_WORK ITEM:_
In the data below, what is the exact text from the line with "Konsultasi Prioritas" up to and including the line with "Finansial & Bisnis"? Reproduce those lines verbatim.

•••••

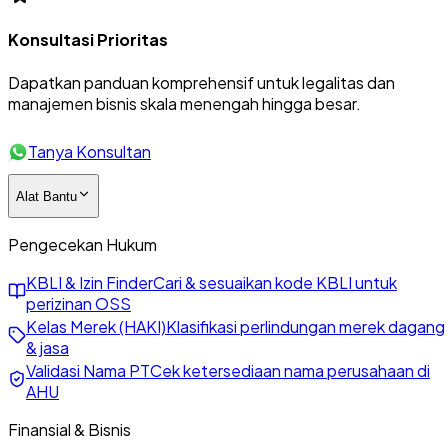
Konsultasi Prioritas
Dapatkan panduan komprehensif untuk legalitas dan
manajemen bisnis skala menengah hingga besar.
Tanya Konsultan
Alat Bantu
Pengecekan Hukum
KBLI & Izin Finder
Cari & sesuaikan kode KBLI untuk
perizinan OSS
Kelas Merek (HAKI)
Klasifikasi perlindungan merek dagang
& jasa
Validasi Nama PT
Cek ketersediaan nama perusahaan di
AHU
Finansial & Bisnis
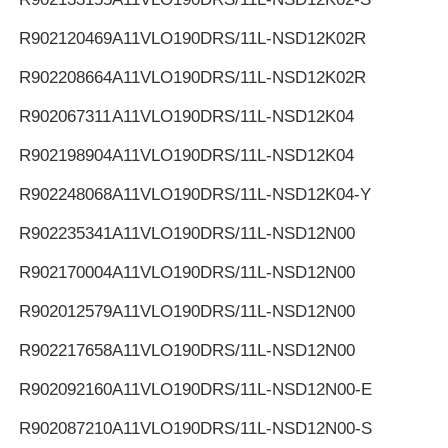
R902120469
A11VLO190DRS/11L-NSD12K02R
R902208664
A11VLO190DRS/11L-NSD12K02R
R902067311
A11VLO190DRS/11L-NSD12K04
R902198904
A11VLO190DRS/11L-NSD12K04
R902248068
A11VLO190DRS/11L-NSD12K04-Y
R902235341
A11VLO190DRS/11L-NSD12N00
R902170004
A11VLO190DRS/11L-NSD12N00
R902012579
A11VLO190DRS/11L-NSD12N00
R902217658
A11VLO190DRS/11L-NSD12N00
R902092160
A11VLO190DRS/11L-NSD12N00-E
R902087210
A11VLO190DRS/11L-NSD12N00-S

•••••

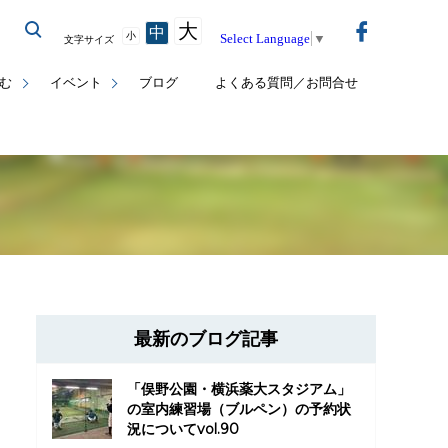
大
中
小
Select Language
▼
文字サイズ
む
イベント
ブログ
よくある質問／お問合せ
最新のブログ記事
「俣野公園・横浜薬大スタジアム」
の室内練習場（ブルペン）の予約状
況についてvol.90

•••••

_SOLUTION FOR THIS EXERCISE:_
Konsultasi Prioritas
Dapatkan panduan komprehensif untuk legalitas dan
manajemen bisnis skala menengah hingga besar.
Tanya Konsultan
Alat Bantu
Pengecekan Hukum
KBLI & Izin Finder
Cari & sesuaikan kode KBLI untuk
perizinan OSS
Kelas Merek (HAKI)
Klasifikasi perlindungan merek dagang
& jasa
Validasi Nama PT
Cek ketersediaan nama perusahaan di
AHU
Finansial & Bisnis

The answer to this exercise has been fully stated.